→ Texte de la page
La décision du 12 avril 2012, Martin et autres c. France vient accroître très opportunément le contrôle de la Cour européenne sur les atteintes à la liberté de presse. Les requérants, journalistes au Midi Libre, contestent une perquisition qui a eu lieu en juillet 2006 dans les locaux de ce quotidien régional. Un juge d'instruction instruisait alors une plainte pour violation du secret professionnel déposée par le Président de la région Languedoc Roussillon, désigné par les initiales J.B. Ce dernier se plaignait en effet de la publication dans Le Midi Libre de certains passages d'un rapport encore provisoire de la Chambre régionale des comptes, apparemment très sévère pour sa gestion. Ce document étant en principe confidentiel, le Président J.B. fondait donc sa plainte sur la violation et le recel de secret professionnel.
Cette plainte n'a pas réellement prospéré. Le 22 mai 2007, le juge d'instruction a rendu une ordonnance de non lieu en faveur des journalistes. Puisque leur source n'a pu être identifiée, il était matériellement impossible de savoir si l'auteur de la divulgation était soumis au secret professionnel. Dès lors que la violation du secret n'était pas établie, le recel ne pouvait pas pas l'être.

→ Contenu des données

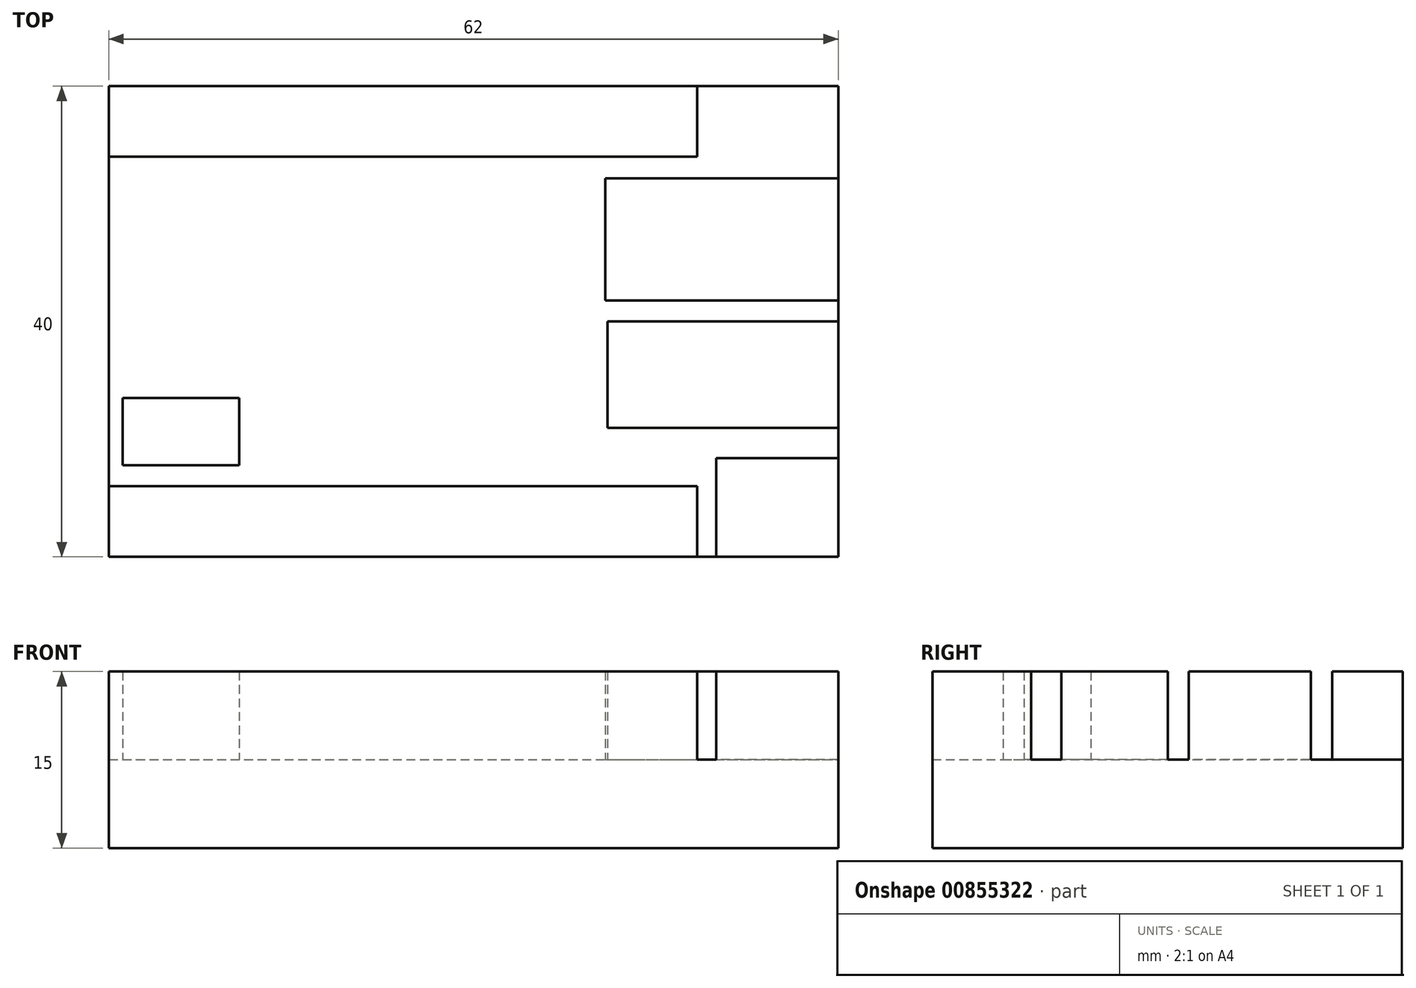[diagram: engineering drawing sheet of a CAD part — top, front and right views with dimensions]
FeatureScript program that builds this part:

→ Tâches de l'exercice
1. Répondez aux questions suivantes d'après le texte sur l'affaire Martin et autres c. France.
(a) À quel moment la perquisition dans les locaux du Midi Libre a-t-elle eu lieu ?
(b) Qui a déposé la plainte pour violation du secret professionnel ?
(c) À quelle date le juge d'instruction a-t-il rendu son ordonnance de non-lieu ?
2. Poursuivez le texte sur l'affaire Martin et autres c. France à partir de sa dernière phrase.

→ Résultats finaux
1.
(a) En juillet 2006.
(b) Le Président de la région Languedoc Roussillon, désigné par les initiales J.B.
(c) Le 22 mai 2007.

2.
La perquisition est, en soi, une ingérence dans la liberté d'expression
Observons d'emblée que la Cour européenne a choisi de statuer. En dépit du non-lieu dans la procédure pénale, les requérants conservent un intérêt à contester la perquisition litigieuse. Celle-ci est à l'origine de leur mise en examen pour recel de violation du secret professionnel. Ils ont donc subi des mesures contraignantes et la perquisition a provoqué une ingérence dans leur liberté d'expression. Pour la Cour, cette ingérence peut être dissociée de l'action pénale, dès lors qu'elle produit ses propres effets indépendants de la condamnation pénale.
La perquisition, qu'elle soit effectuée au domicile ou sur les lieux de travail des journalistes, est donc en soi considérée comme une ingérence dans la liberté d'expression, principe acquis depuis l'arrêt Roemen et Schmit c. Luxembourg de 2003. Peu importe que l'auteur de la divulgation du document confidentiel ait été identifié ou non, c'est l'intrusion qui caractérise l'ingérence.
Jean Souverbie. Assiette de fruits au journal. 1955 |
La protection des sources
La perquisition a évidemment eu lieu dans le but d'identifier le ou les auteurs de la divulgation, ce qui pose évidemment la question de la protection des sources des journalistes. A l'époque des faits, la loi du 4 janvier 2010 sur la protection des sources n'existait pas encore. Observons cependant qu'elle n'autorise l'atteinte au secret des sources "que si un impératif prépondérant d'intérêt public le justifie et si les mesures envisagées sont strictement nécessaires et proportionnées au but légitime poursuivi" (art. 1 ).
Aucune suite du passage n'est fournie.